We think we are completely familiar with the story of the sinking of the Titanic, we know that this was the biggest ship ever built and it’s voyage from Southampton to New York was to usher in a new age of the steam liner, before disaster struck in the form of an iceberg, but there is so much of the story that we did not know. James Cameron’s Titanic follows the story of star crossed lovers Jack and Rose as they work their way through the passenger liner, but there were hundreds of men working below deck whose story has yet been untold.
The film is a dramatised version of eyewitness accounts from the survivors of the Titanic, and shows how the crew struggled to hold back the tide and, if not stop the Titanic from sinking, then keep her afloat for as long as possible. The story is told through the eyes of the engineers and crewmen below deck, and steers clear of the melodramatic, emotional drama that we have accepted into our culture thanks to Mr. Cameron.

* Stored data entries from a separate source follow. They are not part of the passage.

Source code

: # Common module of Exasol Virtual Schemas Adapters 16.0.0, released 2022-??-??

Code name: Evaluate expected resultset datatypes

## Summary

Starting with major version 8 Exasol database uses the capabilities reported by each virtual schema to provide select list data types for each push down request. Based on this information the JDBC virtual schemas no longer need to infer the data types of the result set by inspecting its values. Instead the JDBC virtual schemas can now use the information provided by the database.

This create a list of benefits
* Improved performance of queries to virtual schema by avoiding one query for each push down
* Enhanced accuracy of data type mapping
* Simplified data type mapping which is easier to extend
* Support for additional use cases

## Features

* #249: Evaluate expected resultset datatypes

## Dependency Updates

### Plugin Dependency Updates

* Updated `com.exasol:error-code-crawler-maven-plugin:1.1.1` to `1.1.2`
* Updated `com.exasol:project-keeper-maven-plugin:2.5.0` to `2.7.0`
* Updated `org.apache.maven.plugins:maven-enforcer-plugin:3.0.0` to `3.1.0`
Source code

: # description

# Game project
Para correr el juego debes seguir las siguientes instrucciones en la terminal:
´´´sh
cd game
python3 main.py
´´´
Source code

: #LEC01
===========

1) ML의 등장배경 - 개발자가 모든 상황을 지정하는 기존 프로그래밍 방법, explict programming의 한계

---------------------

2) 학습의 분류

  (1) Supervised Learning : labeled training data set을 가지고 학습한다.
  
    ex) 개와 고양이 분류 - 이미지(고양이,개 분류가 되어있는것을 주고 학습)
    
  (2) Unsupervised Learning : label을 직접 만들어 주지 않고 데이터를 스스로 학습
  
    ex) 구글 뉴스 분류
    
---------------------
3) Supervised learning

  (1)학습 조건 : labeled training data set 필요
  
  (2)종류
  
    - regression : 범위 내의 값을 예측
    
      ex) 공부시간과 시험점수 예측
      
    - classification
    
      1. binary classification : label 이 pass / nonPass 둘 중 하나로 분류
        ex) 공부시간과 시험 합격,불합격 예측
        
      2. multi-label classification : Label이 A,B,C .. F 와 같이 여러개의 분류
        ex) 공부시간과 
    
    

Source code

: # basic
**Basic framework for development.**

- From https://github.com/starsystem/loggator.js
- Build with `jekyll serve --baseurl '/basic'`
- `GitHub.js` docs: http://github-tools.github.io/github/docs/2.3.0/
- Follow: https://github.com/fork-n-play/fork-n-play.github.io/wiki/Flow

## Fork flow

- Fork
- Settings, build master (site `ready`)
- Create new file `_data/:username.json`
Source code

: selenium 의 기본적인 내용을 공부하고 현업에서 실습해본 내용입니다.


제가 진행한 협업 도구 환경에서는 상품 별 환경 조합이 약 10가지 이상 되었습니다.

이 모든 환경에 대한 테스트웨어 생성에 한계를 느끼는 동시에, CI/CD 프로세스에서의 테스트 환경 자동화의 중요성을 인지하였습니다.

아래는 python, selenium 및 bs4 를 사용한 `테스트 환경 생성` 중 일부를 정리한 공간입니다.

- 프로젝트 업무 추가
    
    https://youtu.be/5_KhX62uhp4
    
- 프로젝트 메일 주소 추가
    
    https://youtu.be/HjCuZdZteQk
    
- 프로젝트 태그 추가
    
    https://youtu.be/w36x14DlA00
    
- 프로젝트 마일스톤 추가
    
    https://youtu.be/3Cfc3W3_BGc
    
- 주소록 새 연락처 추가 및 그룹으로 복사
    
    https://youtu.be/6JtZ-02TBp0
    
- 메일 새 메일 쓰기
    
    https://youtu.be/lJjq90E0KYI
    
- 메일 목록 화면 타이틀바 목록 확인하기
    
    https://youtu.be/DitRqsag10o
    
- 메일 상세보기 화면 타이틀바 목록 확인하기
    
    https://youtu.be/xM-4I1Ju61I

Each character has their reason for being on the ship, whether they are the top of their field like Joseph Bell (David Wilmot) or running away from their past like Barratt (Ciarán McMenamin), and each struggle with the decision to stay at their post and provide electricity to allow people to escape the ship or try and save themselves. There is a myth surrounding the crew of the Titanic; that they stayed at their posts even as the ship went down, but Saving the Titanic shows these working class men in a real and relatable light. These were not people who blindly followed orders, they were real people with their own grievances, friendships and morals, and their decision to stay was ultimately theirs alone.
The film contains great performances from actors who are quickly rising through the ranks; David Wilmot, Hugh O’Conor and Ciarán McMenamin, but this is not the story of the individual, it is the tale of the ensemble. To that end, none of the actors dominate but the audience is drawn to Barratt as he keeps to himself and works hard, his final outburst to Joseph Bell creates the emotional centre that the film needs, and the audience finds themselves rooting for these characters to survive.
Saving the Titanic mixes the technical and the personal to create a fascinating story full of information that has been overlooked to date. As soon as the ship begins to sink in earnest, the electricity finally fails and the story is over, the audience does not see the spectacular sinking scenes that were brought to us by James Cameron, and neither do we get the tour of the beautiful ship that we might expect. In fact, we do not see the ship sinking, and while this may jar the audience at the time, it is the right choice for the story; there was nothing more that could be done to save the Titanic, and the struggle for survival is one we are all too familiar with. The film strikes the right balance between documentary and drama and is incredibly cinematic; it is a shame that it may never be seen on the big screen again.